O jurista, que é mestre em Direito Penal pela USP e diretor-presidente do Instituto Avante Brasil, usou a sua página oficial na internet para pontuar os 10 passos que podem levar Cunha da presidência da Câmara para a prisão. A análise, segundo ele, não é política, mas sim levando em conta o que já se sabe até aqui, partindo da delação do lobista Julio Camargo, que afirmou ter sido pressionado a pagar US$ 10 milhões ao peemedebista.
“Esses 10 passos vão acontecer. A justiça brasileira está funcionando, ainda que de maneira lenta. Tudo está acontecendo, na velocidade da justiça, não se pode acelerar tudo sob pena de anular o que está se desenrolando nas investigações.

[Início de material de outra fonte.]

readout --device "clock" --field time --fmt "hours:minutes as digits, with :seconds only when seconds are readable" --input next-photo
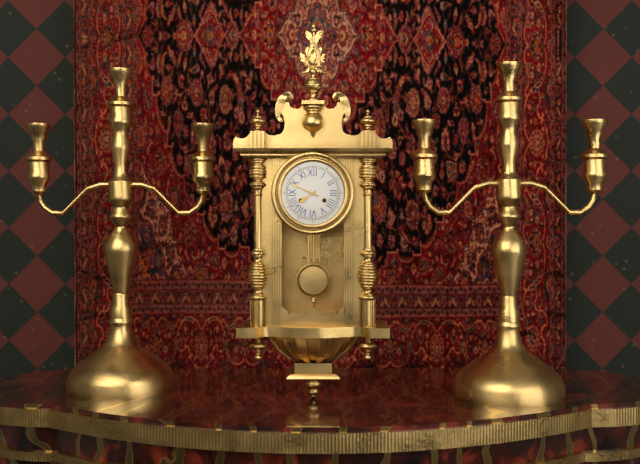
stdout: 7:49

Pode demorar um pouco, mas tudo o que eu listei vai acontecer, há provas boas para isso”, disse Gomes ao Brasil Post.
Confira o caminho que pode levar à derrocada de Cunha, segundo o jurista:
1. Julio Camargo (lobista das empreiteiras envolvidas no escândalo da Petrobras), em delação premiada, diz que pagou 5 milhões de dólares de propina ao presidente da Câmara dos Deputados, Eduardo Cunha. Fernando Baiano teria levado outros 5 milhões. O doleiro Alberto Youssef já tinha mencionado o deputado como beneficiário de corrupção.
2. A delação só se converte em prova válida quando confirmada por outras provas. A palavra isolada do delator não permite nenhuma condenação. Se tudo for confirmado em juízo (de acordo com o direito vigente), Eduardo Cunha (certamente) irá para a prisão (por muito menos vários deputados petistas passaram pela chamada universidade do crime). A questão é saber quanto tempo isso vai demorar (com a Justiça morosa que temos).
3. Mas não cabe prisão preventiva contra deputados e senadores, desde a expedição do diploma respectivo (CF, art. 53, § 2º). Só podem ser presos em flagrante, em crime inafiançável. Fora do flagrante, nenhuma outra prisão cautelar (antes da sentença final) cabe contra deputado ou senador, os quais compõem uma das castas mais protegidas do país. São (quase) intocáveis.
4. E se Eduardo Cunha (ou qualquer outro parlamentar) ameaçar testemunhas ou delatores ou tentar ocultar provas? Esses são os principais motivos constitucionais para se decretar a prisão preventiva de qualquer mortal, salvo de alguns acusados privilegiados, como os parlamentares (que são tratados como cidadãos distinguidos – trata-se do direito penal “muy amigo”).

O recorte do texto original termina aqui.